INSTRUCTIONS FOR THE TASK | Could you copy out the Settle-Carlisle railway comments, starting at the words that contain "11. We visited" and stopping after "or Teesdale viaduct?", and substitute "bridge" for "viaduct" each time it appears?

STUDY TEXT |
=-=-=

  7. I have just picked up on these comments and contributions. Thank you for these – they all help to fill in some of the personal details of the Settle-Carlisle story, and these are certainly worth recording.
    Such contributions from descendants of those who worked on the line or its construction are always welcome and some are occasionally included in the quarterly magazine of the Friends of the Settle-Carlisle Line.

    With regard to the TV series ‘Jericho’, this was an interesting and at times entertaining drama, very loosely based on the construction of Ribblehead viaduct and (presumably) Blea Moor tunnel, but it should not be taken literally.

    For the record, we have every reason to believe that the real Jericho was located at what became Blea Moor Sidings, on the site of, or adjacent to, the former railway cottages. All traces of the temporary buildings there have disappeared but for some details, see the S&C website (Resources Section), the permanent S&C exhibition at The Museum of North Craven Life in Settle and, of course, the contemporary accounts of the construction. But at least the construction of the viaduct from the northern end was accurate, although it never seemed to rise any higher as the series progressed!

    I suppose the writers/producers can be excused for omitting reference to the many other adjacent navvy settlements, provision of schooling for the children, spiritual welfare, medical facilities, regular burials at Chapel-le-Dale, presence of the local constabulary, the extensive tramway network, the Sebastopol brickworks (actually situated more or less where the fictional Jericho was depicted!), etc., etc. which characterised this thriving community for well nigh six or seven years. It is just so unfortunate that no photographs of the camps exist; there are practically none of the navvies on the entire S&C line either although we do have several of the major viaducts and a few other features, including the use of some of the first mechanical excavators (“steam navvies”) from a contract further up the line.

  8. My great great uncle was born at Sebastopol. His father was a stone mason from Wales. There were six children who all survived to adulthood. Maybe it was too cold for TB? My grandmother grew up in Liverpool and most of her 13 siblings died of TB.
    Is there any way to see this series in the US? Thanks so much for this site. Anne Hyatt

    1. Anne Hyatt. I’ve only just seen your comment on the website. I assume that your great-great uncle was a son of Joseph Lewis and Anne Hardee, who were my great-great-great grandparents. Incidentally, I happen to be going to see the viaduct next week, after waiting some time for an opportunity.

  9. My Great Grandma was brought up in Jericho. My Great Grandad was an Irish Navvi and worked on the viaduct.

  10. I have just finished reading these comments and found them so very interesting . My great great grandad worked on the blea moor tunnel . He was one of the workers who died in 1874 . He was there with his whole family. My great Grandma was 8 years old at the time. Whilst I see from notes and photos there is a memorial stone to those men who lost their lives whilst constructing this Iconic Railway yet there is no mention of their names . Thank you for this site and to the local historians who have given some very positive insight into other facilities such as the schooling and health care etc .

  11. We visited the viaduct last year and also the little church and overgrown grave yard which was a little way up the road where magic the dead from the settlement were reputed to be buried . It was a very sad place.

  12. my great grandad died building the ribble head viaduct .but we dont know wear he was buried

  13. My great great grandmother was born at Ten Huts in Cowgill in 1870. Her father George Plumb was an excavator on the Settle- Carlisle railway. Does anyone know if there are any records of the names of the navies that worked around the dent area. My great great grandmother was born at Barnard Castle. Would her father have worked on the Deepdale or Teesdale viaduct?

  14. My great great grandfather died in Jericho in 1875 of pneumonia, he lived in a stone hut with his family, his son John Jones, my great grandfather reported the death. Only just finding out about all this, just got a copy of his death certificate.
=-=-=
DATA EXTRACTS |
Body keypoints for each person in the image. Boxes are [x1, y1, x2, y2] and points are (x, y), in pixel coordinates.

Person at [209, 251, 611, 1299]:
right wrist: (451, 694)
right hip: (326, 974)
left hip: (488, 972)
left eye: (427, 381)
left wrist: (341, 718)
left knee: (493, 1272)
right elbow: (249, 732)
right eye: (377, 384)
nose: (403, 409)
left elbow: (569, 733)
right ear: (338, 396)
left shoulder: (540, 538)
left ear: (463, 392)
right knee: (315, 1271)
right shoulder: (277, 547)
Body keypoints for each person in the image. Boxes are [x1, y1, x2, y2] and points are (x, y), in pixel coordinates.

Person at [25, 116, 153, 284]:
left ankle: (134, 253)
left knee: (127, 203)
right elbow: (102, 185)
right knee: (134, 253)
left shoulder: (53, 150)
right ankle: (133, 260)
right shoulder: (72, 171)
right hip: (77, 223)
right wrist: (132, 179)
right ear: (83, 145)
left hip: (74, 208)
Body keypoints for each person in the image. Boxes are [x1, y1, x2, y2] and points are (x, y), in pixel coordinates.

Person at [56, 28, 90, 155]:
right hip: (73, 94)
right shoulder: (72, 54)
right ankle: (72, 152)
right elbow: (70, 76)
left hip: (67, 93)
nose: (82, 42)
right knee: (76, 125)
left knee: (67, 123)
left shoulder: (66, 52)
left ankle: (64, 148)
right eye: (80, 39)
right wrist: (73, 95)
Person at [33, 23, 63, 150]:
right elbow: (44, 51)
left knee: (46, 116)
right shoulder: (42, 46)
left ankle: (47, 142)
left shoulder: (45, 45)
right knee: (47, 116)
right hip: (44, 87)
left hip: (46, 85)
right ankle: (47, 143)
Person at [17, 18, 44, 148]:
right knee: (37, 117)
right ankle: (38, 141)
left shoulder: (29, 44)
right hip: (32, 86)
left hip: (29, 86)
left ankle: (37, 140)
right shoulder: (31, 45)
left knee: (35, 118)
=-=-=
ANSWER BOX |
11. We visited the bridge last year and also the little church and overgrown grave yard which was a little way up the road where magic the dead from the settlement were reputed to be buried . It was a very sad place.

  12. my great grandad died building the ribble head bridge .but we dont know wear he was buried

  13. My great great grandmother was born at Ten Huts in Cowgill in 1870. Her father George Plumb was an excavator on the Settle- Carlisle railway. Does anyone know if there are any records of the names of the navies that worked around the dent area. My great great grandmother was born at Barnard Castle. Would her father have worked on the Deepdale or Teesdale bridge?